1. The rules of how a REIT must pay out its income, and

2. The people running this have a very successful track record that goes back a long way, and NRR was set up in the same mould as the two previous enterprises. Unlikely that they would bend to the will of any one investor (though one must recognise that NW was responsible for the purchase of half the company in his times at Invesco and WIM).

chucko1
18/7/2019
11:10
I believe I mentioned ASC as a better short than NRR :) Bought more here this morning. Might be the bottom this time, still might not. There are of course reasons it could go further down some time in the future. Enterprise Inns taken out at a hefty premium by Stonegate underpins the pub element of the asset value.
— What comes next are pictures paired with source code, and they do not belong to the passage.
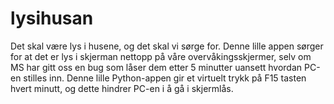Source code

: # lysihusan
Det skal være lys i husene, og det skal vi sørge for.  Denne lille appen sørger for at det er lys i skjerman nettopp på våre overvåkingsskjermer, selv om MS har gitt oss en bug som låser dem etter 5 minutter uansett hvordan PC-en stilles inn.  Denne lille Python-appen gir et virtuelt trykk på F15 tasten hvert minutt, og dette hindrer PC-en i å gå i skjermlås.
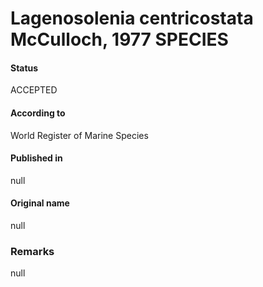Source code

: Lagenosolenia centricostata McCulloch, 1977 SPECIES
=======

#### Status
ACCEPTED

#### According to
World Register of Marine Species

#### Published in
null

#### Original name
null

### Remarks
null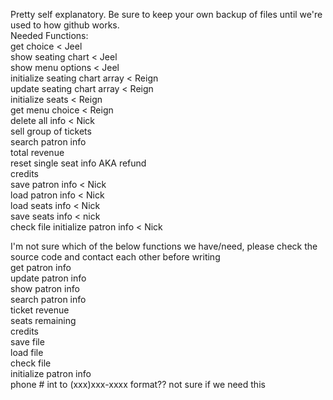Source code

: Pretty self explanatory. Be sure to keep your own backup of files until we're used to how github works.  
Needed Functions:  
get choice < Jeel  
show seating chart < Jeel  
show menu options < Jeel  
initialize seating chart array < Reign  
update seating chart array < Reign  
initialize seats < Reign  
get menu choice < Reign  
delete all info < Nick  
sell group of tickets  
search patron info  
total revenue  
reset single seat info AKA refund  
credits  
save patron info < Nick  
load patron info < Nick  
load seats info < Nick  
save seats info < nick  
check file
initialize patron info < Nick  
  
I'm not sure which of the below functions we have/need, please check the source code and contact each other before writing  
get patron info  
update patron info  
show patron info  
search patron info  
ticket revenue  
seats remaining  
credits  
save file  
load file  
check file  
initialize patron info  
phone # int to (xxx)xxx-xxxx format?? not sure if we need this  
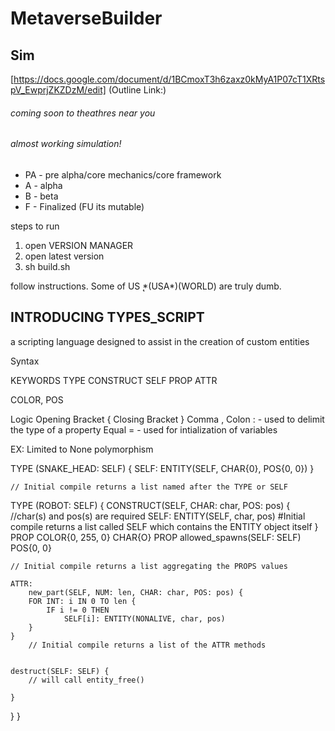 # MetaverseBuilder
## Sim

[https://docs.google.com/document/d/1BCmoxT3h6zaxz0kMyA1P07cT1XRtspV_EwprjZKZDzM/edit] (Outline Link:)


###### coming soon to theathres near you 
###### almost working simulation!


* PA - pre alpha/core mechanics/core framework 
* A - alpha
* B - beta 
* F - Finalized (FU its mutable)

steps to run 
1) open VERSION MANAGER
2) open latest version
3) sh build.sh

follow instructions. Some of US ̨*(USA*)(WORLD) are truly dumb.


## INTRODUCING TYPES_SCRIPT
  a scripting language designed to assist in the creation of custom entities


Syntax

KEYWORDS
TYPE
    CONSTRUCT 
    SELF
    PROP
    ATTR

COLOR, POS 

Logic
Opening Bracket {
Closing Bracket }
Comma ,
Colon :
    - used to delimit the type of a property
Equal =
    - used for intialization of variables 

EX:
Limited to None polymorphism

TYPE (SNAKE_HEAD: SELF) {
    SELF: ENTITY(SELF, CHAR{0}, POS{0, 0})
}

	// Initial compile returns a list named after the TYPE or SELF 
TYPE (ROBOT: SELF) {
	CONSTRUCT(SELF, CHAR: char, POS: pos) { //char(s) and pos(s) are required
        SELF: ENTITY(SELF, char, pos) 
    #Initial compile returns a list called SELF which contains the ENTITY object itself 
    }
	PROP
		COLOR{0, 255, 0} 
		CHAR{O}
	PROP
        allowed_spawns(SELF: SELF)
            POS{0, 0}
    
    // Initial compile returns a list aggregating the PROPS values 

	ATTR:
		new_part(SELF, NUM: len, CHAR: char, POS: pos) {
        FOR INT: i IN 0 TO len { 
            IF i != 0 THEN
                SELF[i]: ENTITY(NONALIVE, char, pos) 
        }
    }
        // Initial compile returns a list of the ATTR methods 


	destruct(SELF: SELF) {
        // will call entity_free() 

    }
}
}


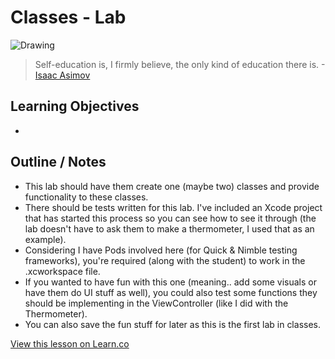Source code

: # Classes - Lab

![Drawing](http://i.imgur.com/itrJlyZ.jpg?1)  

> Self-education is, I firmly believe, the only kind of education there is. -[Isaac Asimov](https://en.wikipedia.org/wiki/Isaac_Asimov)
 

## Learning Objectives

* 





## Outline / Notes

*  This lab should have them create one (maybe two) classes and provide functionality to these classes.
* There should be tests written for this lab. I've included an Xcode project that has started this process so you can see how to see it through (the lab doesn't have to ask them to make a thermometer, I used that as an example).
* Considering I have Pods involved here (for Quick & Nimble testing frameworks), you're required (along with the student) to work in the .xcworkspace file.
* If you wanted to have fun with this one (meaning.. add some visuals or have them do UI stuff as well), you could also test some functions they should be implementing in the ViewController (like I did with the Thermometer).
* You can also save the fun stuff for later as this is the first lab in classes.


<a href='https://learn.co/lessons/Classes-Lab' data-visibility='hidden'>View this lesson on Learn.co</a>
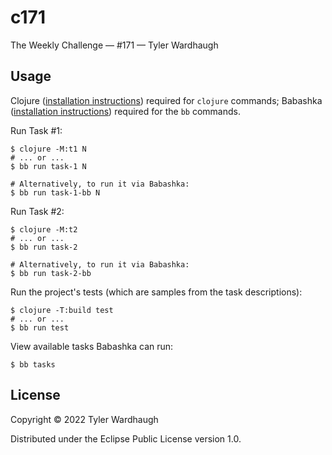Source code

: # c171

The Weekly Challenge — #171 — Tyler Wardhaugh

## Usage

Clojure ([installation instructions](https://clojure.org/guides/getting_started#_clojure_installer_and_cli_tools)) required for `clojure` commands; Babashka ([installation instructions](https://github.com/babashka/babashka#quickstart)) required for the `bb` commands.

Run Task #1:

    $ clojure -M:t1 N
    # ... or ...
    $ bb run task-1 N

    # Alternatively, to run it via Babashka:
    $ bb run task-1-bb N

Run Task #2:

    $ clojure -M:t2
    # ... or ...
    $ bb run task-2

    # Alternatively, to run it via Babashka:
    $ bb run task-2-bb

Run the project's tests (which are samples from the task descriptions):

    $ clojure -T:build test
    # ... or ...
    $ bb run test

View available tasks Babashka can run:

    $ bb tasks

## License

Copyright © 2022 Tyler Wardhaugh

Distributed under the Eclipse Public License version 1.0.
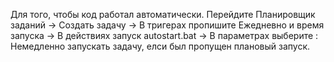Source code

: Для того, чтобы код работал автоматически. Перейдите Планировщик заданий -> Создать задачу -> В тригерах пропишите Ежедневно и время запуска -> В действиях запуск autostart.bat 
-> В параметрах выберите : Немедленно запускать задачу, елси был пропущен плановый запуск.
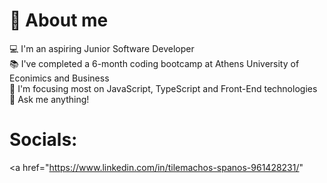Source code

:  # :dizzy: About me 
 
 :computer: I'm an aspiring Junior Software Developer <br>
 :books: I've completed a 6-month coding bootcamp at Athens University of Econimics and Business <br>
 :dart: I'm focusing most on JavaScript, TypeScript and Front-End technologies <br>
 :speech_balloon: Ask me anything!


# Socials:
<a href="https://www.linkedin.com/in/tilemachos-spanos-961428231/" </a>
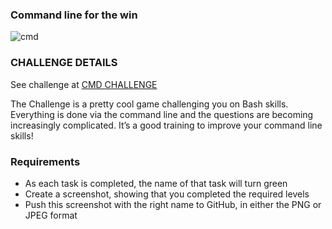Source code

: ### Command line for the win

<img src="https://cmdchallenge.com/img/cmdchallenge-round.png" alt="cmd">

### CHALLENGE DETAILS

See challenge at <a href="https://alx-intranet.hbtn.io/rltoken/a83_NOBEtXgFr1Yqej0HYA">CMD CHALLENGE</a>

The Challenge is a pretty cool game challenging you on Bash skills. Everything is done via the command line and the questions are becoming increasingly complicated. It’s a good training to improve your command line skills!

### Requirements
* As each task is completed, the name of that task will turn green
* Create a screenshot, showing that you completed the required levels
* Push this screenshot with the right name to GitHub, in either the PNG or JPEG format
RCT - the company can also use some of its rental stream to pay down debt. Probably easier to do that now that Woodford-the-higher-the-dividend-the-better can no longer apply any influence.

hpcg
18/7/2019
08:23
mk, many thanks. I think a 40% drop in valuation is highly unlikely but certainly not impossible.
rcturner2
17/7/2019
19:39
slide 16 of the results presentation PROPINV.
m_kerr
17/7/2019
19:30
There maybe a 10% variance in current use to residential conversion. But that does not factor in the conversion cost. Look at the next AR again and you will understand how expensive it is to convert. So you need to factor that cost into your valuation. I think you will find that the cost to convert will lop another 20-30% off your valuation
zccax77
17/7/2019
18:29
M_kerr. Thank you for this. I have looked in the 2019 annual report, but they do not state the LTV covenants. They just say there are some. Have looked at PR on the £430m facility in 2017. Can not find it there. What is the LTV covenant please?
propinv
17/7/2019
17:22
RC, if you'd done your research, you'd know that NewRiver's portfolio would have to decline in value by over 40% to be in breach of covenant. it's certainly possible it will decline by that much, but extremely unlikely, given that the residential value is within 10% of the retail valuation. and especially given that rents have held up well, and there has been minimal impact of CVAs and administrations.
m_kerr
17/7/2019
16:47
Taken from Hawthorne website,
"From traditional to contemporary, community or town centre, we own and operate 298 leased and managed pubs across England, Scotland and Wales."
Almost 50% seem to be available. Is thus a cause for concern?

shawzie
17/7/2019
12:57
RC, we’re talking proper lending here. The fact in the case of a single dwelling, that Nationwide or whoever have an LTV formula and take income into account only to see if you cannot afford it, rather than you can easily afford it, is a reason to mange LTV when you are beholden to an inefficient lending market. Divorce is an emotional thing - I don’t suppose NRR are ridden by emotion.

If NRR ever were to get close to an LTV breach (a long way away), the remedy is a further equity capital raise. Or refinance with a bank other than the one unprepared to offer a waiver. Waivers are commonplace where the cash flows are clearly adequate, but other metrics are in breach. Not always, but it is pretty standard. A bank might try and increase the cost of lending a little, but not always.